[Records excerpted from a collection]
##############################
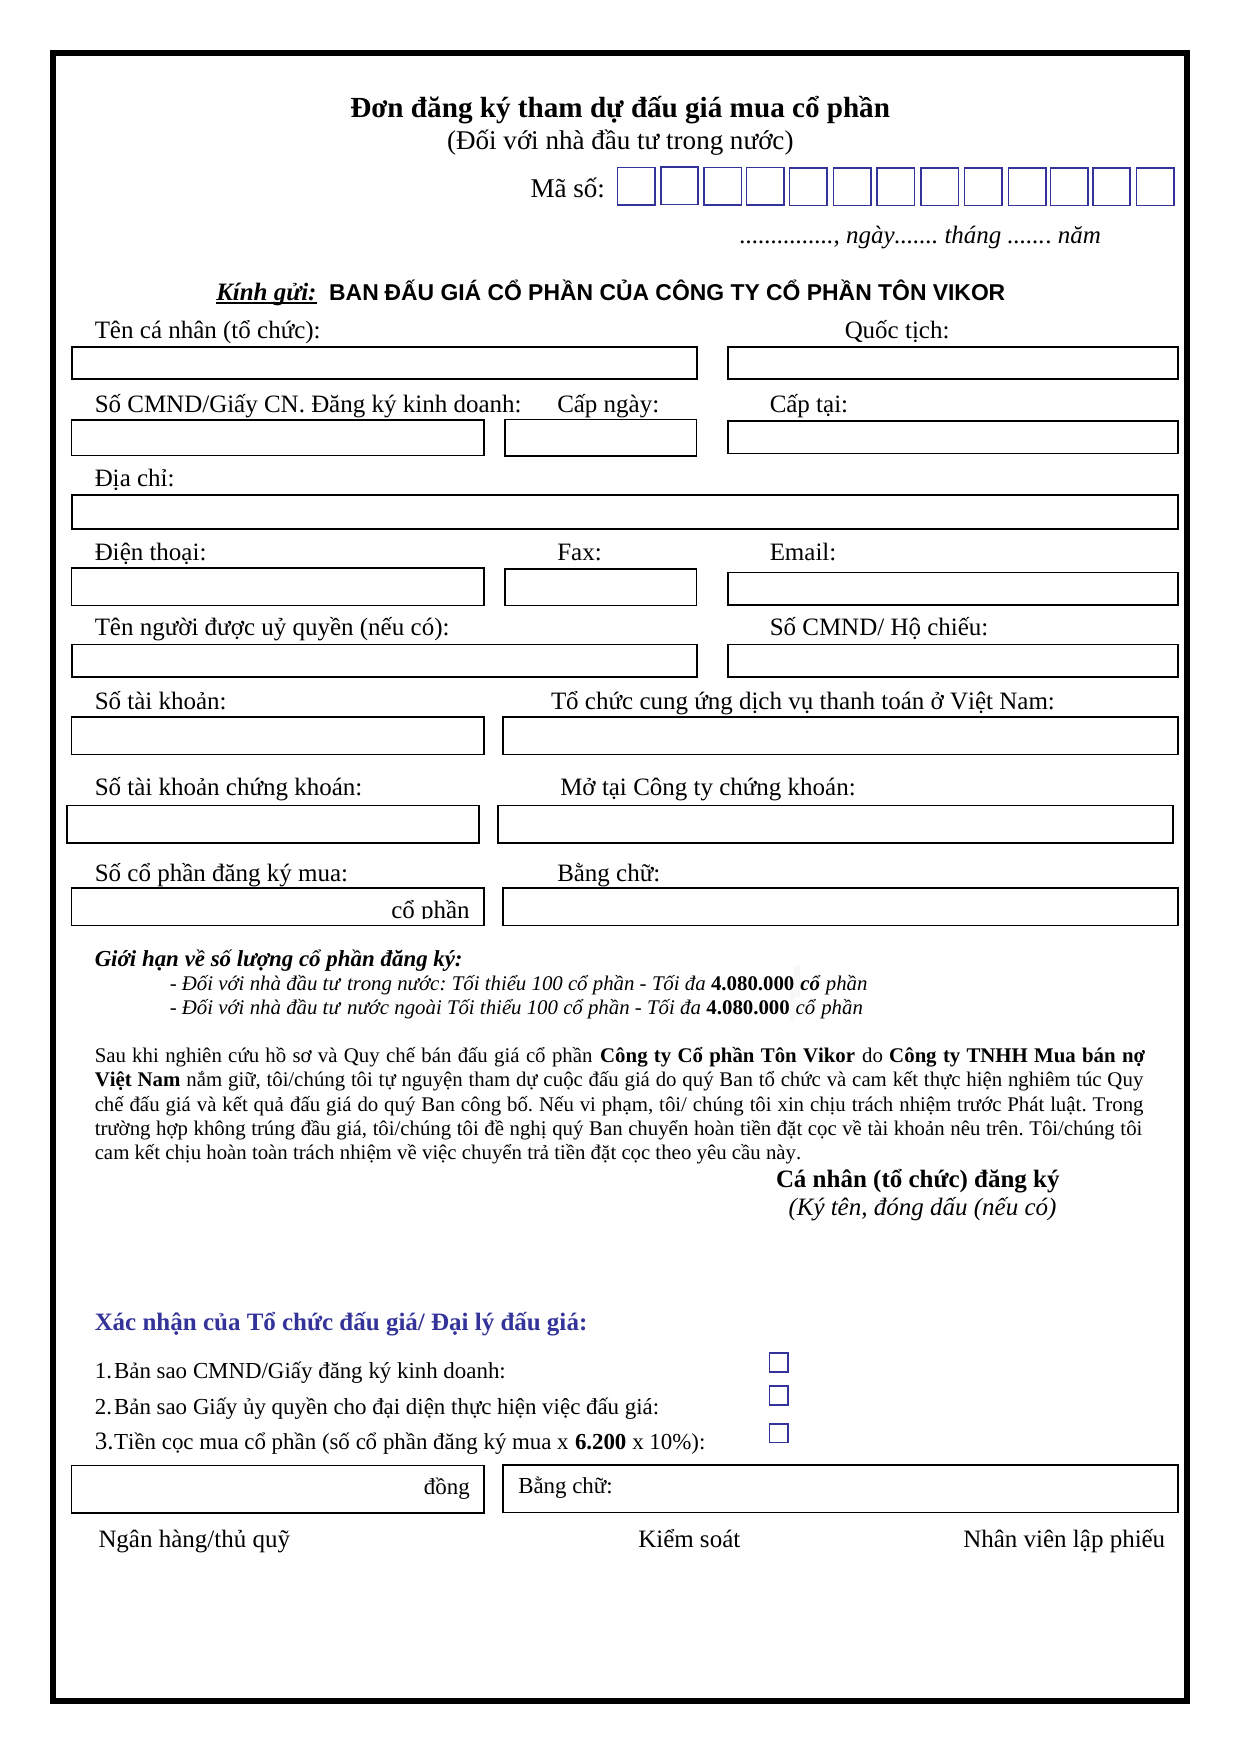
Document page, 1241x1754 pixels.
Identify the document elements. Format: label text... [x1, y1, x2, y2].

text Xác nhận của Tổ chức đấu giá/ Đại lý đấu giá: [94, 1307, 1146, 1336]
text - Đối với nhà đầu tư nước ngoài Tối thiểu 100 cổ phần - Tối đa 4.080.000 cổ phần [94, 995, 790, 1019]
text Tên cá nhân (tổ chức): Quốc tịch: [94, 315, 1146, 343]
text Cá nhân (tổ chức) đăng ký [694, 1164, 1146, 1192]
text Số cổ phần đăng ký mua: Bằng chữ: [94, 858, 1146, 887]
text (Ký tên, đóng dấu (nếu có) [694, 1192, 1146, 1221]
text Sau khi nghiên cứu hồ sơ và Quy chế bán đấu giá cổ phần Công ty Cổ phần Tôn Vikor do Công ty TNHH Mua bán nợ Việt Nam nắm giữ, tôi/chúng tôi tự nguyện tham dự cuộc đấu giá do quý Ban tổ chức và cam kết thực hiện nghiêm túc Quy chế đấu giá và kết quả đấu giá do quý Ban công bố. Nếu vi phạm, tôi/ chúng tôi xin chịu trách nhiệm trước Phát luật. Trong trường hợp không trúng đầu giá, tôi/chúng tôi đề nghị quý Ban chuyển hoàn tiền đặt cọc về tài khoản nêu trên. Tôi/chúng tôi cam kết chịu hoàn toàn trách nhiệm về việc chuyển trả tiền đặt cọc theo yêu cầu này. [94, 1043, 1146, 1164]
table_header Kiểm soát [627, 1514, 897, 1562]
text - Đối với nhà đầu tư trong nước: Tối thiểu 100 cổ phần - Tối đa 4.080.000 cổ phần [800, 971, 1146, 995]
text Mã số: [785, 172, 789, 203]
text (Đối với nhà đầu tư trong nước) [94, 124, 1146, 155]
text Mã số: [959, 172, 964, 203]
table_header Ngân hàng/thủ quỹ [87, 1514, 627, 1562]
text Mã số: [872, 172, 876, 203]
text Điện thoại: Fax: Email: [94, 537, 1146, 566]
text Mã số: [1131, 172, 1136, 203]
text Mã số: [742, 172, 746, 203]
text Mã số: [1003, 172, 1008, 203]
text ..............., ngày....... tháng ....... năm [619, 220, 1146, 249]
text - Đối với nhà đầu tư trong nước: Tối thiểu 100 cổ phần - Tối đa 4.080.000 cổ phần [94, 971, 794, 995]
text Mã số: [699, 172, 703, 203]
text Mã số: [828, 172, 833, 203]
list Bản sao Giấy ủy quyền cho đại diện thực hiện việc đấu giá: [94, 1386, 1146, 1421]
text Địa chỉ: [94, 463, 1146, 492]
text Mã số: [915, 172, 920, 203]
text - Đối với nhà đầu tư nước ngoài Tối thiểu 100 cổ phần - Tối đa 4.080.000 cổ phần [795, 995, 1146, 1019]
list Bản sao CMND/Giấy đăng ký kinh doanh: [94, 1351, 1146, 1386]
text Tên người được uỷ quyền (nếu có): Số CMND/ Hộ chiếu: [94, 612, 1146, 641]
text Mã số: [656, 172, 660, 203]
text Giới hạn về số lượng cổ phần đăng ký: [94, 945, 1146, 971]
list Tiền cọc mua cổ phần (số cổ phần đăng ký mua x 6.200 x 10%): [94, 1421, 1146, 1457]
text Mã số: [469, 172, 617, 203]
text Số CMND/Giấy CN. Đăng ký kinh doanh: Cấp ngày: Cấp tại: [94, 389, 1146, 418]
table_header Nhân viên lập phiếu [897, 1514, 1184, 1562]
text Đơn đăng ký tham dự đấu giá mua cổ phần [94, 91, 1146, 124]
text Số tài khoản chứng khoán: Mở tại Công ty chứng khoán: [94, 772, 1146, 801]
text Kính gửi: BAN ĐẤU GIÁ CỔ PHẦN CỦA CÔNG TY CỔ PHẦN TÔN VIKOR [57, 277, 1164, 306]
text Số tài khoản: Tổ chức cung ứng dịch vụ thanh toán ở Việt Nam: [94, 686, 1146, 715]
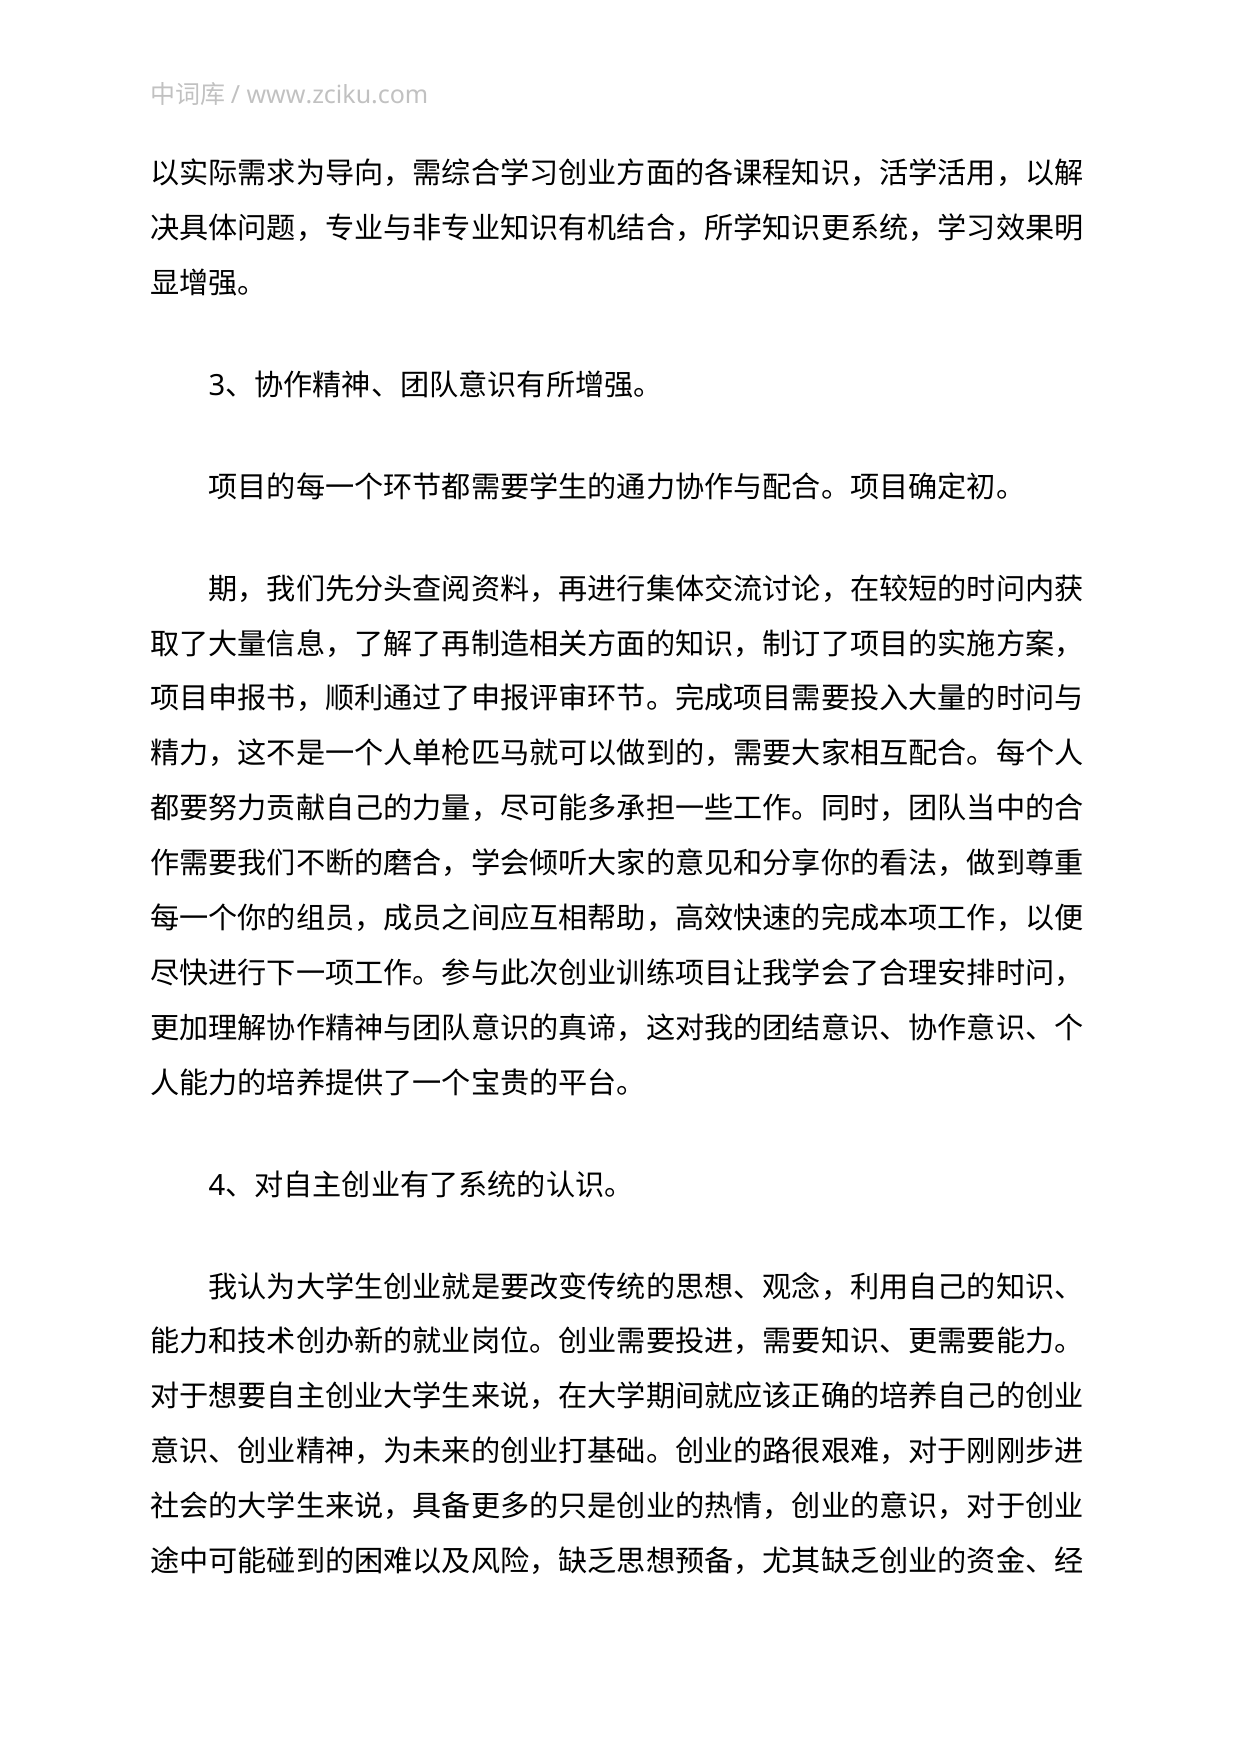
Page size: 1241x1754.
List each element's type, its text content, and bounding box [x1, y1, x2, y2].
##############################
• _Assignment_:
What you output should match the records line for line, minus the pictures.

• _Task result_:
Document page, 1241x1754 pixels.
Identify the document elements. Format: label text... [x1, y1, x2, y2].

text Xác nhận của Tổ chức đấu giá/ Đại lý đấu giá: [94, 1307, 1146, 1336]
text - Đối với nhà đầu tư nước ngoài Tối thiểu 100 cổ phần - Tối đa 4.080.000 cổ phần [94, 995, 790, 1019]
text Tên cá nhân (tổ chức): Quốc tịch: [94, 315, 1146, 343]
text Cá nhân (tổ chức) đăng ký [694, 1164, 1146, 1192]
text Số cổ phần đăng ký mua: Bằng chữ: [94, 858, 1146, 887]
text (Ký tên, đóng dấu (nếu có) [694, 1192, 1146, 1221]
text Sau khi nghiên cứu hồ sơ và Quy chế bán đấu giá cổ phần Công ty Cổ phần Tôn Vikor do Công ty TNHH Mua bán nợ Việt Nam nắm giữ, tôi/chúng tôi tự nguyện tham dự cuộc đấu giá do quý Ban tổ chức và cam kết thực hiện nghiêm túc Quy chế đấu giá và kết quả đấu giá do quý Ban công bố. Nếu vi phạm, tôi/ chúng tôi xin chịu trách nhiệm trước Phát luật. Trong trường hợp không trúng đầu giá, tôi/chúng tôi đề nghị quý Ban chuyển hoàn tiền đặt cọc về tài khoản nêu trên. Tôi/chúng tôi cam kết chịu hoàn toàn trách nhiệm về việc chuyển trả tiền đặt cọc theo yêu cầu này. [94, 1043, 1146, 1164]
table_header Kiểm soát [627, 1514, 897, 1562]
text - Đối với nhà đầu tư trong nước: Tối thiểu 100 cổ phần - Tối đa 4.080.000 cổ phần [800, 971, 1146, 995]
text Mã số: [785, 172, 789, 203]
text (Đối với nhà đầu tư trong nước) [94, 124, 1146, 155]
text Mã số: [959, 172, 964, 203]
table_header Ngân hàng/thủ quỹ [87, 1514, 627, 1562]
text Mã số: [872, 172, 876, 203]
text Điện thoại: Fax: Email: [94, 537, 1146, 566]
text Mã số: [1131, 172, 1136, 203]
text Mã số: [742, 172, 746, 203]
text Mã số: [1003, 172, 1008, 203]
text ..............., ngày....... tháng ....... năm [619, 220, 1146, 249]
text - Đối với nhà đầu tư trong nước: Tối thiểu 100 cổ phần - Tối đa 4.080.000 cổ phần [94, 971, 794, 995]
text Mã số: [699, 172, 703, 203]
text Mã số: [828, 172, 833, 203]
list Bản sao Giấy ủy quyền cho đại diện thực hiện việc đấu giá: [94, 1386, 1146, 1421]
text Địa chỉ: [94, 463, 1146, 492]
text Mã số: [915, 172, 920, 203]
text - Đối với nhà đầu tư nước ngoài Tối thiểu 100 cổ phần - Tối đa 4.080.000 cổ phần [795, 995, 1146, 1019]
list Bản sao CMND/Giấy đăng ký kinh doanh: [94, 1351, 1146, 1386]
text Tên người được uỷ quyền (nếu có): Số CMND/ Hộ chiếu: [94, 612, 1146, 641]
text Mã số: [656, 172, 660, 203]
text Giới hạn về số lượng cổ phần đăng ký: [94, 945, 1146, 971]
list Tiền cọc mua cổ phần (số cổ phần đăng ký mua x 6.200 x 10%): [94, 1421, 1146, 1457]
text Mã số: [469, 172, 617, 203]
text Số CMND/Giấy CN. Đăng ký kinh doanh: Cấp ngày: Cấp tại: [94, 389, 1146, 418]
table_header Nhân viên lập phiếu [897, 1514, 1184, 1562]
text Đơn đăng ký tham dự đấu giá mua cổ phần [94, 91, 1146, 124]
text Số tài khoản chứng khoán: Mở tại Công ty chứng khoán: [94, 772, 1146, 801]
text Kính gửi: BAN ĐẤU GIÁ CỔ PHẦN CỦA CÔNG TY CỔ PHẦN TÔN VIKOR [57, 277, 1164, 306]
text Số tài khoản: Tổ chức cung ứng dịch vụ thanh toán ở Việt Nam: [94, 686, 1146, 715]
Page size: 1241x1754.
List each element's type, its text content, and bounding box [x1, y1, x2, y2].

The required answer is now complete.